Chris pun menggenggam tangan Hyunjin, memijit perlahan jemari lentik itu.
“Apanya sayang, yang gatel?”
Hyunjin menatap mata Chris. “Lubang gue, nghh, tiba-tiba pengen dikobelin.”
Chris menjilat bibirnya. Dia matikan sejenak alat tatonya, lalu dia letakkan di meja. Ibu jarinya dia jilat, kemudian dia usap lubang Hyunjin menggunakan ibu jari itu.
“Ehh! Chris lo ngapain?!”
“Katanya pengen dikobelin?”
Muka Hyunjin memerah. “Uhhh, i-iya t-tapi umhh shit enakhh..”
“Lo seksi banget, Hyunjin. Gue jadi sange lihat elo,” ucap Chris. Hyunjin tidak menjawab, dia menikmati permainan jari sang tattoo artist.
Chris memasukkan jari tengahnya ke dalam lubang Hyunjin secara perlahan.
“Aaaahh! Shithhh!” Desah Hyunjin kencang.
“Lo biasa main sendiri? Atau biasa diginiin sama orang?” Chris bertanya sambil menggerakkan jarinya maju mundur pelan-pelan.
“Nghh, b-biasa main sendirihhh ahh elo yang pertama kobelin gue ahh Chrishh!”
Chris tersenyum miring. Gerakan jarinya dia percepat, membuat klien cantiknya semakin menggelinjang.
Chris menambahkan jari manisnya ke dalam lubang Hyunjin, dia gerakkan dengan gerakan memutar. Setelah dirasa lubang Hyunjin sudah lebih longgar, Chris mendorong jarinya lebih dalam hingga menumbuk titik nikmat Hyunjin.
“Aaahhh! Gila ahhh! Enakhhh!”
Chris menggerakkan jarinya lebih cepat, menumbuk titik Hyunjin berkali-kali.

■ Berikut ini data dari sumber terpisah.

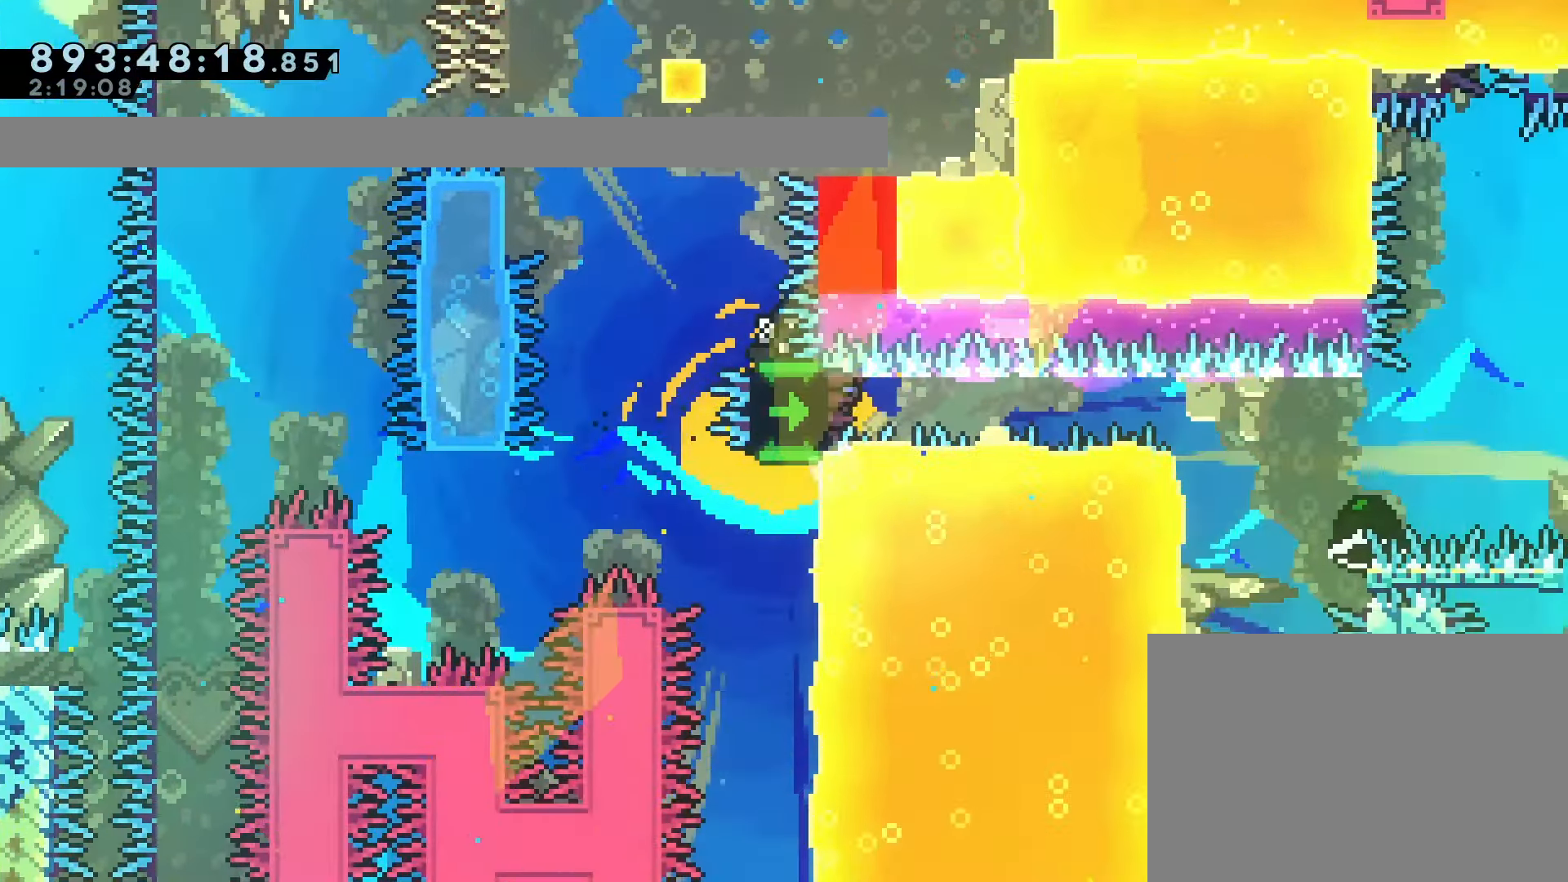
{"buttons": ["SQUARE", "R1", "DPAD_RIGHT"], "left_stick": "center", "events": [[50, "R2", "down"], [183, "R2", "up"], [300, "DPAD_RIGHT", "down"], [350, "R2", "down"], [350, "SQUARE", "down"], [450, "R2", "up"]]}
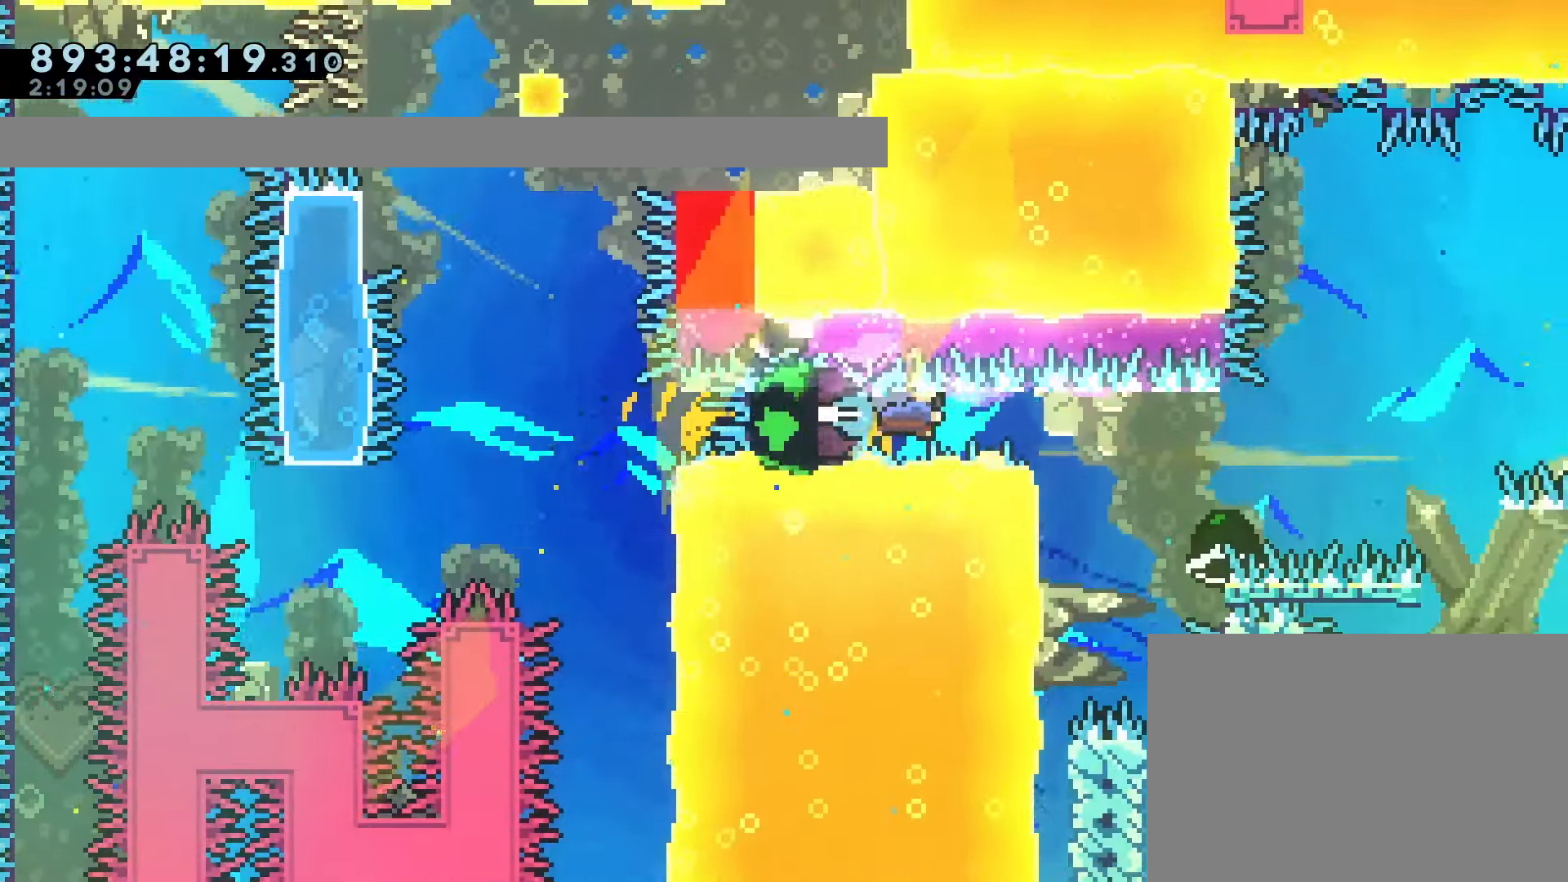
{"buttons": ["CROSS", "DPAD_RIGHT"], "left_stick": "center", "events": [[33, "SQUARE", "up"], [100, "R1", "up"], [133, "CROSS", "down"]]}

Menyadari fakta bahwa tattoo artist seksi ini sedang mengacak-acak lubangnya, libido Hyunjin yang tadinya sudah tinggi kini memuncak. Dia hampir sampai pada pelepasannya.
“Chrishh terus aahhhh lagiihhh!”
Chris terus menggempur titik Hyunjin dengan jarinya.
“Aaahhh! Anghhh! Ahhh!”
Hyunjin sudah orgasme. Cairan putih keluar dan mengalir dari kepala penisnya yang memerah. Dia gigit bibirnya, menatap Chris malu-malu.
“M-maaf,” ucapnya kemudian. Namun Chris justru tersenyum.
“No, it’s fine. Bonus juga buat gue ini,” katanya.
“Ih!” Hyunjin memukul lengan Hyunjin.
“Gue pengen ngewe sama lo, Hyun. Tapi bukan sekarang. Ga bisa di sini. Kapan-kapan gue boleh main ke rumah lo?”
Hyunjin mengangguk. “Boleh banget.”
Chris membersihkan sperma Hyunjin, lalu kembali menyalakan alat tatonya.
“Kita selesain dulu ini, ya, sayang?”
Sungguh, ketika Chris memanggilnya seperti itu, kupu-kupu di perut Hyunjin seketika bangun dan beterbangan dengan bebas. Dia hanya mengangguk malu-malu sebagai tanggapan dari ucapan Chris
.
Chris pun melukiskan tato terakhir, yaitu di sekitar lubang Hyunjin. Lubang itu masih sangat sensitif. Penis Hyunjin yang tadinya sudah mulai tertidur kini bangun kembali.
Hingga Chris menyelesaikan tato terakhir, Hyunjin sudah orgasme untuk kedua kalinya.
Ketiga tato telah selesai, Hyunjin pun terbaring lemas. Tak hanya karena sakitnya jarum tato yang menggores kulitnya, namun karena dirinya telah orgasme dua kali.
Chris memberikan treatment pasca penatoan. Setelah itu dia menjelaskan tentang bagaimana cara merawat kulit yang baru saja di tato kepada Hyunjin agar tidak menimbulkan iritasi.
“Hungg, jadi ga boleh kobelin lubang dulu, nih?” Hyunjin cemberut.
Chris tertawa lepas. Sungguh, Hyunjin ini begitu tak terduga.
“Tahan dulu nafsunya. Baru kalo kulitnya udah ga kemerahan, bebas mau kobelin lubang sepuasnya.”
Hyunjin mengangguk. Dia pun mengucapkan terima kasih kepada Chris, tak lupa untuk saling bertukar kontak.
Karena jujur saja, baik Chris maupun Hyunjin merasa tertarik terhadap satu sama lain. Entah bagaimana hubungan mereka nantinya di masa yang akan datang, yang penting sekarang keduanya ingin mendekatkan diri dengan satu sama lain.